August 17, 2019
“I said to Michael, Jr, last night, ‘let’s go cruising.’” This is the opening sentence of the email my daughter-in-law Tiffany Haggard Fink sent Thursday morning. It’s a wonderful email celebrating the love she and her brother Michael have for their father, Michael C. Haggard, Sr., who passed away Sunday, August 11. His memorial service was Wednesday, August 14. Mike loved street rods, muscle cars—the faster and louder the better. He also loved the blues, that music in the growl of a V8 engine at a stop sign, a long stretch of blacktop road.
As I read Tiffany’s email, I was once again reminded of what I have told Tiffany many times: she is a poet. The poem “Cruising” rose up from the scenes in her email. All I did was line-out her sentences: their imagery, vivid details, rhythms, complex emotion, her celebration of family in all its Truth and Beauty.
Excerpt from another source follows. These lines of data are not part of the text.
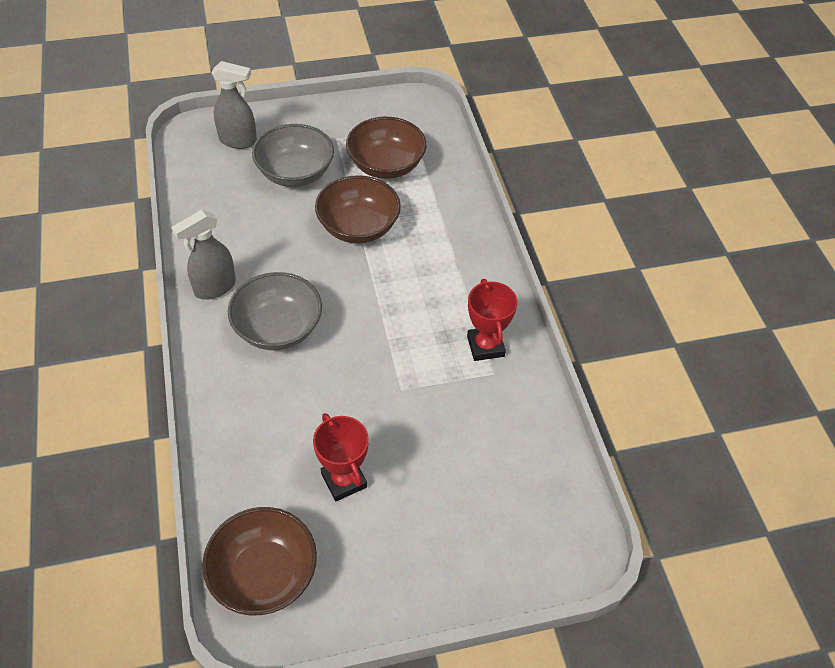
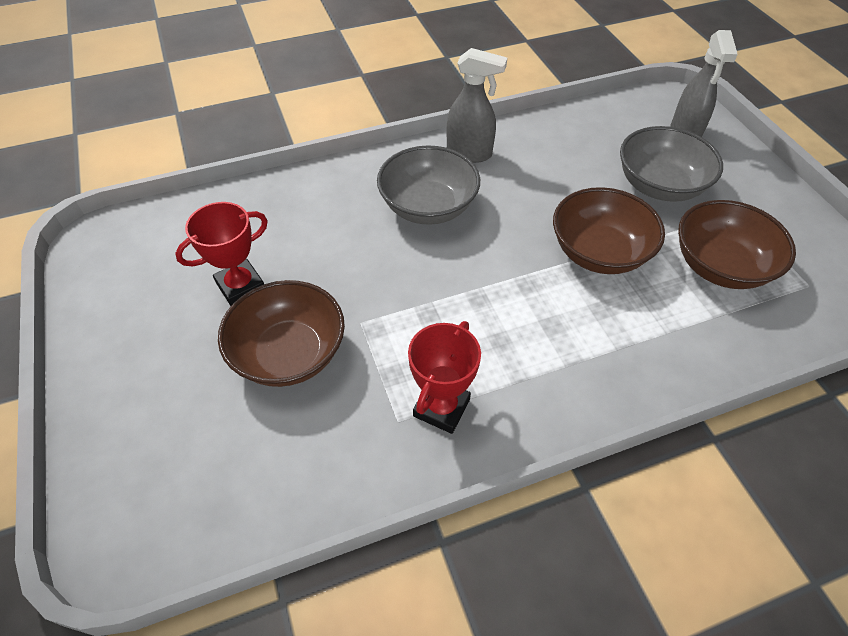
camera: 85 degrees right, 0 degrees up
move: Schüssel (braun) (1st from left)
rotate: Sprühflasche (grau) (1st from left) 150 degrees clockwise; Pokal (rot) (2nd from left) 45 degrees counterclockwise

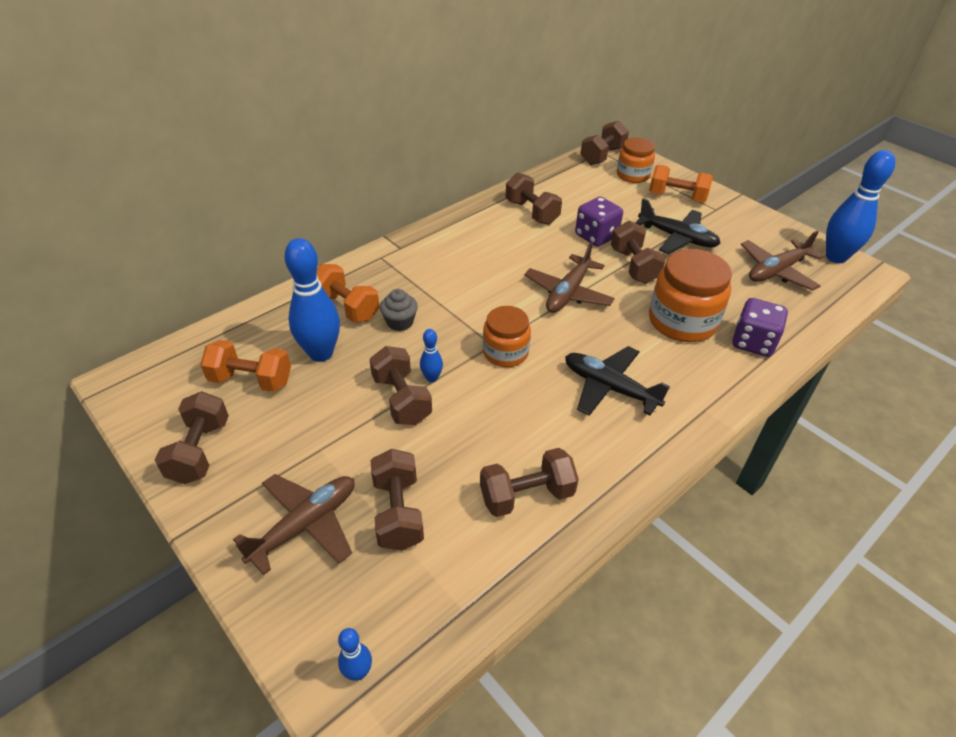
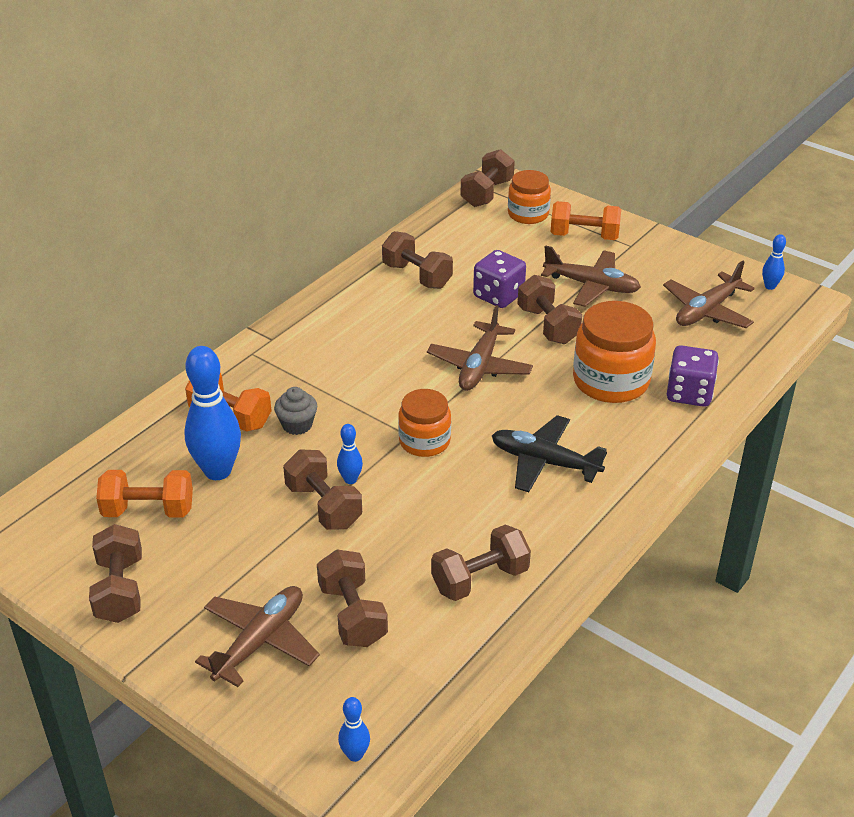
camera: 10 degrees left, 5 degrees down
recolor: Flugzeug (schwarz) (2nd from left) to Flugzeug (braun) (3rd from left)
resize: Bowlingkegel (blau) (4th from left) x0.46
So, I wanted to share her poem with you.
Tiffany Haggard Fink
Michael C. Haggard, Sr.
October 13, 1942–August 11, 2019
Strapped into the ‘84 Monte Carlo,
I put the hammer down hard—no cares how fast—
letting loose on a stretch of open highway, surreal
flying down I-820, a nearly-full moon overhead,
the four us together one more time,
back when Neta’s gentle love
kept Mike’s feet on the ground a bit,
back when we went everywhere together,
reaching back to a place where there was still
a little love tucked away, and I pulled it forward
into that cockpit, reached over and tapped
Baby Brother on the arm, deposited his portion
of that love on his sleeve. I felt like a kid
for a brief moment, sitting next to Dad,
taking my turn in the jet boat on the Brazos River
when we would “blow out the cobwebs”—
as if Mike ever let any cobwebs settle
in those engines. What is it about death
that brings new life? I grieve that the life cannot
come before the death. It’s a fallen world,
so maybe that’s the reason. Or maybe
when your heart breaks, God sends love
like a soft rain, the sound of a hotrod,
the hug of a Baby Brother.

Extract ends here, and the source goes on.